Philippe Berghella et Manuel Tadros, entourés de six musiciens, ont habilement réussi à nous faire oublier les affres d’une énième tempête de neige qui sévissait à Montréal avec leur joyeux spectacle Salut à Bécaud et Aznavour au Cabaret du Casino en cette matinée de mars 2019 devant une salle remplie à craquer!
Sur une scène toute sobre, à l’image même des deux immenses artistes que sont Charles Aznavour et Gilbert Bécaud, Berghella dans son complet bleu, a brisé la glace depuis le parterre avec l’irrésistible Je m’voyais déjà qu’Yves Montand avait pourtant refusée mais qui a été le premier jalon du succès de la carrière incomparable du grand Charles. Avec sa solide voix basse, le beau ténébreux québécois a su conquérir le public dès le départ.
Mais il fallait aussi voir Manuel Tadros, le père de l’autre génie, s’attaquer au répertoire d’une tranche des plus belles chansons de Bécaud en commençant par Je t’appartiens, cravate à pois en sus. Tadros dont la longue carrière d’artiste est multi-directionnelle, occupe de façon magistrale la scène. Flashback: vu il y a 30 ans sur la scène du Méridien, Tadros était déjà un entertainer épatant. Aujourd’hui, il a mûri comme un bon vin. Il est étonnamment partout sur scène, tourbillonne, pivote, saute et danse au gré des chansons de Monsieur 100,000 volts comme dans Un peu d’amour et d’amitié… Il interagit élégamment avec le violonniste rouquin Marc Angers non seulement lors de la sensationnelle Vente aux Enchères comme s’il était avec M. Pointu, mais aussi lors de la poignante Nathalie. Tadros a la voix puissante qui se rapproche de celle de Bécaud comme dans la dramatique Je reviens te chercher mais il vient aussi enrichir la prestation et forcément conquérir le public en activant son talent d’acteur. On a vraiment l’impression qu’il adore être sur scène et qu’il aime le public.

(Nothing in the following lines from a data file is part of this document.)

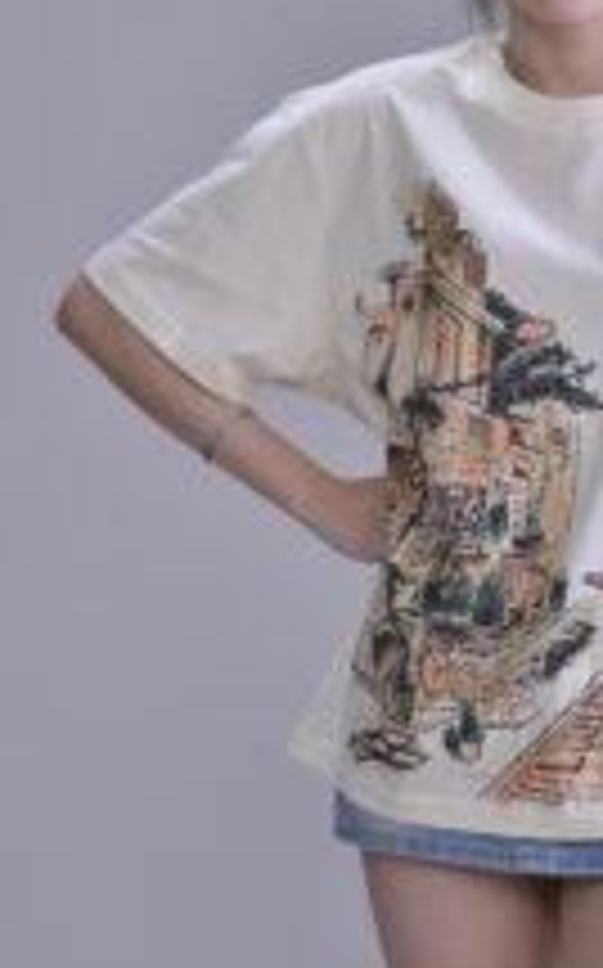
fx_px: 5796
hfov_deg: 5.9
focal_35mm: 220
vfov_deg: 9.5
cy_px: 347
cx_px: 565
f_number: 9
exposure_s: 1/200
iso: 400
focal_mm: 116
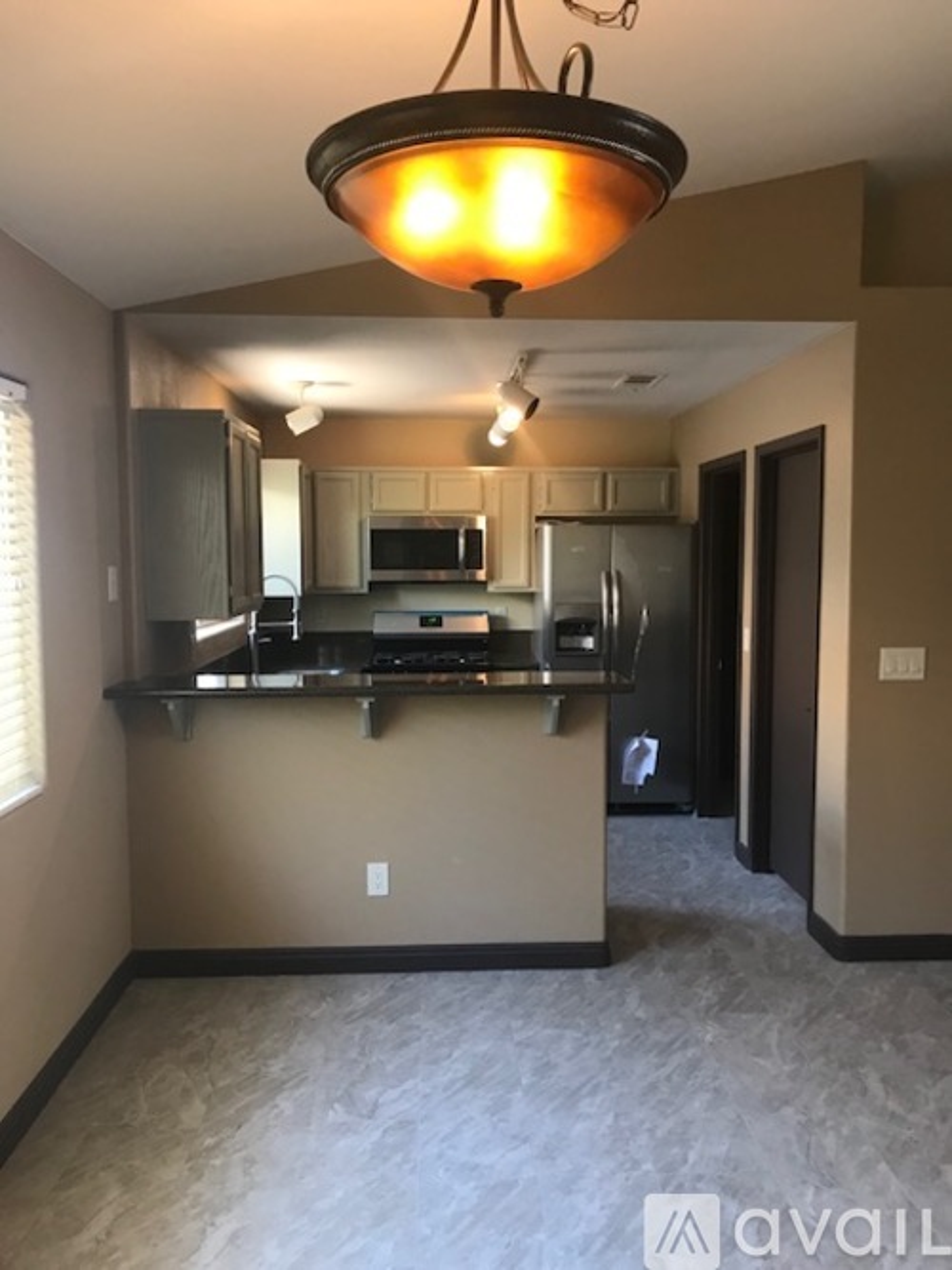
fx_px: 1027
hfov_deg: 49.7
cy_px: 635
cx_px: 476
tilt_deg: -3.1
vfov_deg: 63.5
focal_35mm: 28
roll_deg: +0.6
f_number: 1.8
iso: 40
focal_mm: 3.99
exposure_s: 1/24
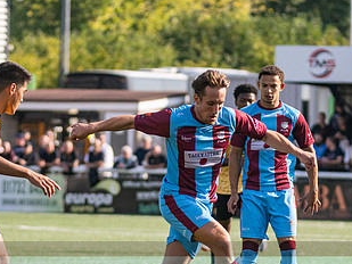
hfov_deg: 4.7
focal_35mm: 425
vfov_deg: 3.5
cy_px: 200
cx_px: 161
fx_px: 4323
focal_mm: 135
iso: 250
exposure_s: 1/4000
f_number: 2.8
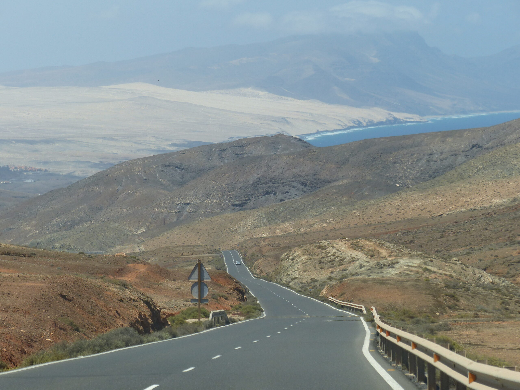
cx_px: 260
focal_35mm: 204
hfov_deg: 9.7
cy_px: 195
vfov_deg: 7.3
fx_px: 3064
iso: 100
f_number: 4
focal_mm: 36.7
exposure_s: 1/1000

Philippe Berghella endosse avec classe et aplomb le répertoire de Charles Aznavour avec Désormais, puis la classique Hier Encore, Et pourtant, Paris au mois d’août, La Bohème, Les Comédiens. Les messages tragiques et heureux d’Aznavour passaient dans son regard, dans sa mimique, dans ses gestes symboliques, ses jeux de mains et de pieds. Berghella, lui, n’imite personne ici. Il bouge peu et fait à peine le jeu d’acteur. Il incarne plutôt le crooner. Il a la voix virile, la beauté masculine naturelle qui hypnotise, la coiffure du conquérant et le charisme qui forcément attirent l’attention. Cela n’enlève rien à son talent mais parfois, on aimerait qu’il fasse un pas de plus, un pas artistique, un pas de son cru, qu’il nous titille pour nous séduire…
Puis, en duo pendant le medley de huit chansons, on se rend compte que le temps a passé vite avec ce grand salut à deux légendes immortelles qu’on voudrait revoir à jamais et qu’ont incarné pendant plus d’une heure avec un immense respect Philippe Berghella et Manuel Tadros. Et c’est le coeur joyeux d’avoir été exposés à 100 000 volts de talent et à des mots qui rejoignent l’âme à son plus vrai que nous sommes repartis heureux, cette fois en faisant fi de la tempête…
Jusqu’au 28 mars au Cabaret du Casino de Montréal.